Tenants are in a state of crisis. Half of all renters spend more than 50% of their income on rent. Many have rental debt and are at risk of displacement due to COVID-19-related job loss. Households are cutting back on basic needs like food and clothing to be able to pay rent. Decarbonization could cause sharp increases in housing costs for tenants and make an already dire situation worse.
Decarbonization will require that landlords replace polluting natural gas appliances with cleaner electric ones. They’ll also make other energy efficiency improvements such as upgrading the building’s insulation, replacing windows and installing solar panels in order to reduce the size of the building’s carbon footprint and improve the home’s air quality and comfort for residents. But it is expensive– – up to $28,200 per housing unit – and tenants may be forced to foot the bill. The city’s existing laws allow landlords to pass the bulk of decarbonization costs on to tenants.
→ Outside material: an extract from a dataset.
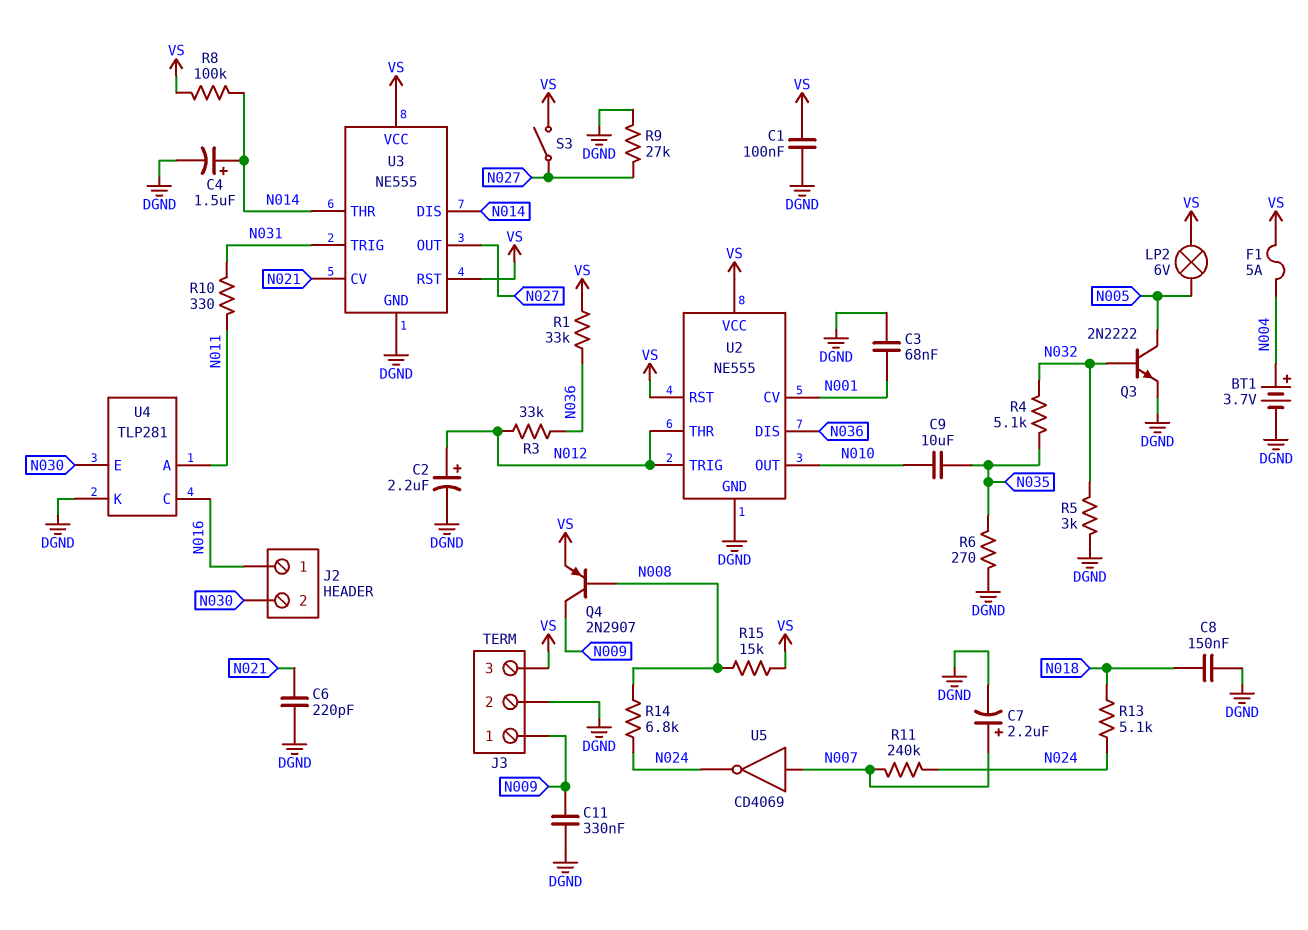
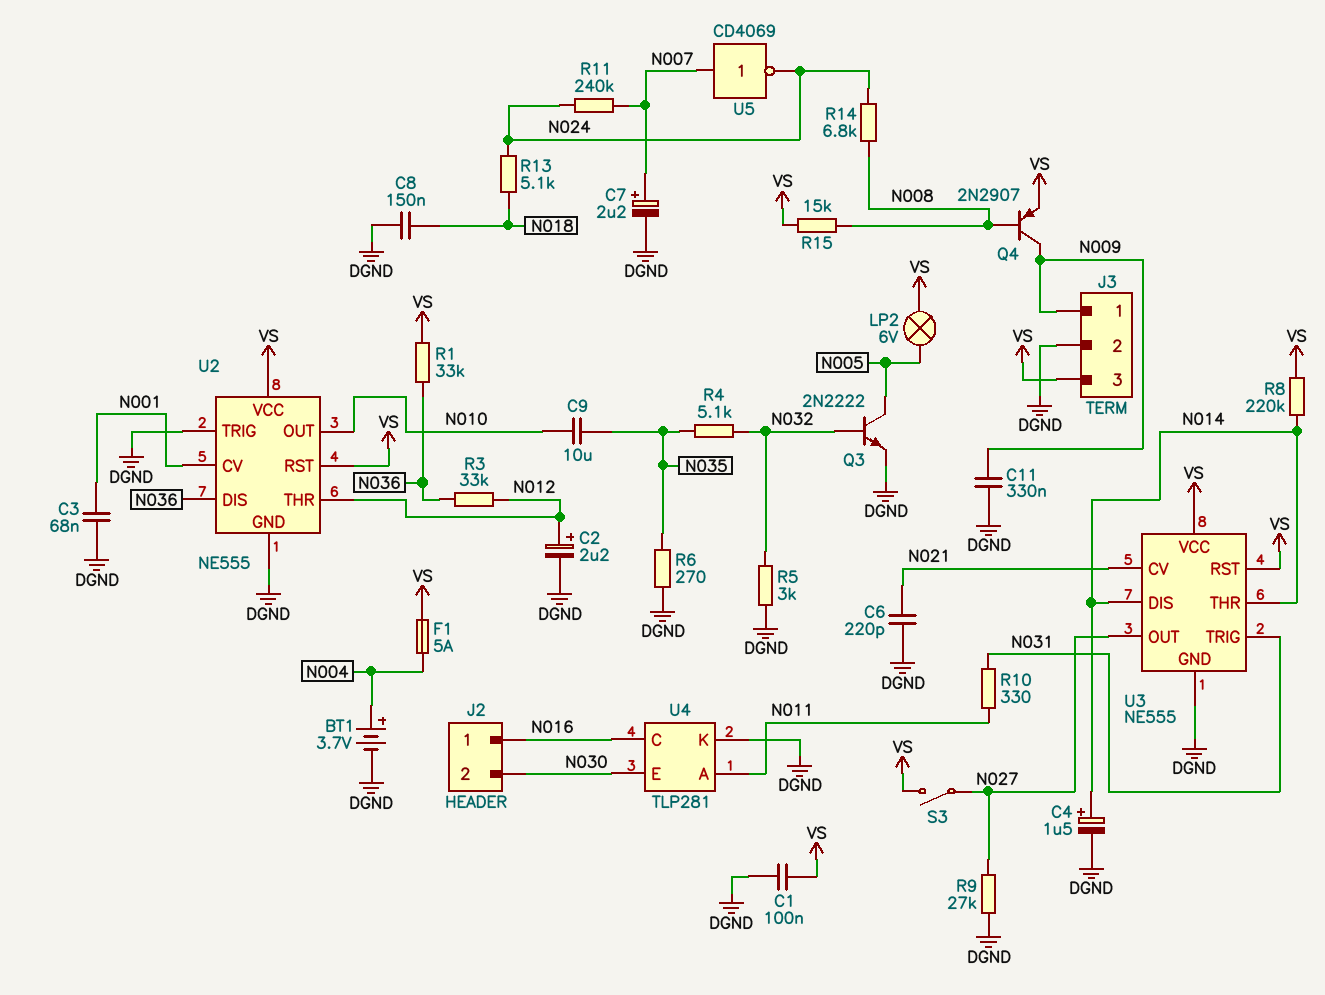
R8: 100k (N014, VS) -> 220k (N014, VS)
U2 pin TRIG: N012 -> DGND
For those Los Angeles renters fortunate enough to live in a rent-stabilized building, annual rent increases are capped at 3%-5%. But a city cost recovery program called the Primary Renovation Work program allows landlords to increase rent by an additional 10% in order to recoup the cost of decarbonization.
A sweeping decarbonization mandate would increase rent burdens for tenants and prompt a city-wide spike in prices across the city’s rent-controlled housing stock. And the price increases would be permanent, because the Primary Renovation Work program does not require landlords to undo the rent increase even after they’ve covered the renovation costs. If this happens, severely rent-burdened households will be faced with a hard choice to make.
Decarbonization could also motivate landlords to try to evict vulnerable tenants. L.A.’s rent stabilization law, which covers over half the city’s rental housing, controls rent prices only during the term of a renter’s tenancy. When the tenant leaves the home, the landlord is allowed to raise the rent as much as they like. These policies create an incentive for landlords to displace tenants who pay low rents.
The high upfront costs of decarbonization could motivate landlords to target long-standing tenants and replace them with higher earners. Many landlords will use harassing conduct to force low-income tenants from their homes. The precedent is certainly there: in 2018 the housing department responded to 10,000 complaints of tenant harassment, and in 2021, the city passed the Tenant Anti-Harassment Ordinance. And laws like this protect only tenants who live in rent-controlled homes. Decarbonization poses even higher risks for tenants who do not live in rent-controlled housing because they have only minimal protections tied to retrofit work.
Decarbonization should not lead to eviction. It should lead to energy bills savings, a more comfortable home environment and a Los Angeles more resilient to climate change. But this is only possible if city leaders center tenants in their policy process, genuinely seek their input, and ensure that they will be helped and not harmed.